John Mellor from Glidevale Protect explains how adopting a fabric first approach and drawing on specialist hidden protectors in the building envelope can further enhance the benefits of offsite to create buildings that can help contribute to low operational carbon, deliver condensation control and stand the test of time.
With the onset of climate change and reduction of carbon emissions in construction becoming mandatory with more demanding energy efficiency requirements set down in Building Regulations Approved Document L, and with the Future Homes Standard 2025 edging ever closer, many developers for local authority projects are now utilising offsite construction as a way to create energy-efficient buildings not just in homes but also in workplaces, schools, hospitals, leisure facilities and other commercial buildings.
Hidden protectors provide the perfect balance
In order to meet new demanding energy efficiency targets, a building’s construction should combine both a thermally efficient and airtight solution — and the factory-controlled, precision manufacturing environment afforded by offsite helps to minimise the performance gap between how a building was designed versus in practice.
While a measure of airtightness and thermal efficiency is essential when assessing the energy efficiency of a building, it’s crucial to balance this against ventilation and condensation control at the same time. Hidden protectors can come into their own on a project, this includes the use of floor, wall and ceiling membranes which can aid thermal efficiency yet ensure condensation risk is managed effectively.
Specifying products as a system rather than on an individual basis can be beneficial to ensure elements of the building fabric work together harmoniously. For example, Glidevale Protect recommends the use of three reflective, low emissivity and insulating construction membranes used together within a timber frame wall panel construction to maximise energy efficiency of the fabric.
This system of membranes includes Protect TF200 Thermo or Protect Thermo Extreme, installed as the external breather membrane on the cold side of the insulation, with Protect TF InterFoil within the timber frame stud facing into a still airspace and Protect VC Foil Ultra installed within a service void on the warm side of the insulation. This can generate potential insulation cost savings, whilst achieving low U-values and can ensure the wall’s footprint is not increased.
When using Glidevale Protect reflective membrane technology, the high purity, solid aluminium foil ensures the membrane forms a radiant barrier when the foil surface is facing at least a 20mm unventilated airspace within a wall construction. This creates a low emissivity cavity, which significantly reduces heat loss and raises the thermal resistance of the airspace. The correct use of internal and external reflective membranes will effectively block infrared radiation and increase the thermal performance of the airspace, allowing low target U-values to be met.
Such specialist membranes are ideal for direct delivery in bulk to the factories within the offsite construction sector to ensure ease of installation within the factory, which in itself can help reduce the environmental impact and carbon emissions of developments, helping the manufacturer deliver more pre-manufactured value (PMV).

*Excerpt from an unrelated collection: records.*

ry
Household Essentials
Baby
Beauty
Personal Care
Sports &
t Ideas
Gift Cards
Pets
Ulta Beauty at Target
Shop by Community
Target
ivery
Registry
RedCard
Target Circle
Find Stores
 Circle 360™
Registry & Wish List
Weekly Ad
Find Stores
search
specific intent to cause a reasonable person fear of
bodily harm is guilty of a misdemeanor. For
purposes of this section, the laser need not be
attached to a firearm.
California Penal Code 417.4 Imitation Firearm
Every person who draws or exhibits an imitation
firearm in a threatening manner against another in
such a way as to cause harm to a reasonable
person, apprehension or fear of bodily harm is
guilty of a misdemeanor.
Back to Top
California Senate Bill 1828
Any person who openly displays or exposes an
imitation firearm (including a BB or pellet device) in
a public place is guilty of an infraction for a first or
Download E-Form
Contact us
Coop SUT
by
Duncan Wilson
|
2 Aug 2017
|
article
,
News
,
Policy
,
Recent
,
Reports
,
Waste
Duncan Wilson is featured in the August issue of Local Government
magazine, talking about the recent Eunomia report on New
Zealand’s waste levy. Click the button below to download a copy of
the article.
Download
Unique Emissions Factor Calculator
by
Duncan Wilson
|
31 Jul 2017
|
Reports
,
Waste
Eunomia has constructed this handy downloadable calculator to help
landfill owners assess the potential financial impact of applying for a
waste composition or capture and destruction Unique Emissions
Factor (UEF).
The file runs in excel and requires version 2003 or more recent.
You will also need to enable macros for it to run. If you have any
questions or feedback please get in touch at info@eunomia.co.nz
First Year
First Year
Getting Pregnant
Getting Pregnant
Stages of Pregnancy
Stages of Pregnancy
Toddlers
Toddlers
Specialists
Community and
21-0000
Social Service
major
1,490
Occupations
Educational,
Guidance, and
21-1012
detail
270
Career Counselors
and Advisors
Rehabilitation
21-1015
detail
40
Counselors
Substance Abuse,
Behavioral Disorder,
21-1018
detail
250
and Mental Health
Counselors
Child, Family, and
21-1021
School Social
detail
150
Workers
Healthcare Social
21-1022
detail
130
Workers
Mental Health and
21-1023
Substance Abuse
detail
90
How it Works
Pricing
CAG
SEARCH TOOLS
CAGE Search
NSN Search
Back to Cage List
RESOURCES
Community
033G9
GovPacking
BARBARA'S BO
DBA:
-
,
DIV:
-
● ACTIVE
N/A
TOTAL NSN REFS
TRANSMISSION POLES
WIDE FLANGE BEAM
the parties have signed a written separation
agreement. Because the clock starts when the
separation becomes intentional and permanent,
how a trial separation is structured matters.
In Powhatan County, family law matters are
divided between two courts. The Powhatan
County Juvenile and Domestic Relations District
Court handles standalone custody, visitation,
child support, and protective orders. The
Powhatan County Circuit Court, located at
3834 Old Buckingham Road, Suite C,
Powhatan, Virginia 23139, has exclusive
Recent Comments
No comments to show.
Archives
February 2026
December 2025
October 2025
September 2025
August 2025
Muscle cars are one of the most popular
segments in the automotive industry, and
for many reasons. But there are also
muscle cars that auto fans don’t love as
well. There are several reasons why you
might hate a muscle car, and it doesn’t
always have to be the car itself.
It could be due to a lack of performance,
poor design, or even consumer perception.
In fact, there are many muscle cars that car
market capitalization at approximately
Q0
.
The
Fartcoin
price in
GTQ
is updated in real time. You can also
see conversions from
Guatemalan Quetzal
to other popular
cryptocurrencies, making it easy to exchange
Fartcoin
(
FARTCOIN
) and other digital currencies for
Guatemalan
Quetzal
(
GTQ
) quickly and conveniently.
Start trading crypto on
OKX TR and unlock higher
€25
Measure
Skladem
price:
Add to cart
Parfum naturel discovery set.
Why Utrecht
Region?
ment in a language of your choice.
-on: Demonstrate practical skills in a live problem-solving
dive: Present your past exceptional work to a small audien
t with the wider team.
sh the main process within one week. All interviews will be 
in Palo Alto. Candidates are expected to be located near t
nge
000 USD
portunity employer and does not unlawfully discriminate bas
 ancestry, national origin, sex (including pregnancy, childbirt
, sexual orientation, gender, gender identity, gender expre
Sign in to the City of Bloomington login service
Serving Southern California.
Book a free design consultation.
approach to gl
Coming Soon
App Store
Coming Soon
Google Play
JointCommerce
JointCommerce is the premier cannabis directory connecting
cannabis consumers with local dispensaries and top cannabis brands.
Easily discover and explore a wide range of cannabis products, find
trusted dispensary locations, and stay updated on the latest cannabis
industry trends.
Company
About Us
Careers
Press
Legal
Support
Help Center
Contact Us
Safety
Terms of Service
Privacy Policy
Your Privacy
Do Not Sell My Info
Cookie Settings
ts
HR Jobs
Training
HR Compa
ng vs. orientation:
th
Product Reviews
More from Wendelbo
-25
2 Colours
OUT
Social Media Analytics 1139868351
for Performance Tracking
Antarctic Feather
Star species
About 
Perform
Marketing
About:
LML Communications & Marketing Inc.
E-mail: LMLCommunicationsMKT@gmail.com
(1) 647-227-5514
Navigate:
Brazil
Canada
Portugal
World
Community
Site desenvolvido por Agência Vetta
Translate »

Tomorrow’s World — delivering next generation buildings today
As well as focusing on the fabric of a building to contribute to its overall energy efficiency and help reduce fuel bills associated with heating and cooling, additional elements can be included in addition to hidden protectors, which will bolster the performance even further. These innovations are particularly effective when they can be integrated easily with offsite construction.
For example, Manchester company, Discrete Heat Co Ltd’s innovative new heated skirting board system, ThermaSkirt, removes the need for traditional wall-mounted radiator systems to heat rooms effectively and is an ideal fit within offsite factory construction such as volumetric modular. Tests have shown that when combined with Glidevale Protect’s VC Foil Ultra reflective air and vapour control wall membrane, the radiated heat provided evenly and efficiently around a room by ThermaSkirt is enhanced with increased temperature levels by at least three degrees centigrade — thus reducing overall energy consumption.
By offering a tailored consultancy service for offsite manufacturers, as well as providing technical support services such as airflow calculations, thermal modelling, U-value calculations, condensation risk analysis and optimising materials delivery direct into offsite factories, Glidevale Protect can support the offsite construction sector to ensure transparency and traceability of material specification.
With the golden thread of information in offsite construction of paramount importance and the sustainability of any project relying on the performance of individual products specified, it’s essential that technical data can be relied upon to achieve full compliance. Glidevale Protect can support this with individual BIM Objects available via NBS Source and BIM Store, as well as fully backed up, independent product certification.
In addition, product and factory specific Environmental Product Declarations (EPDs) are also available for Glidevale Protect’s key construction membranes, in accordance with EN 15804 and ISO 14025, providing clear sustainability and life cycle assessment data. Determining a product’s global warming potential helps those in offsite construction sector gain an insight into the environmental footprint of the materials being used for installation.
As the drive to meet net zero targets continues, hidden protectors in the form of construction membranes can make an added contribution to the energy efficiency rating of a building and help maximise the benefits and PMV value of offsite construction.
Header image: Protect TF200 Thermo membrane installation to timber frame panels.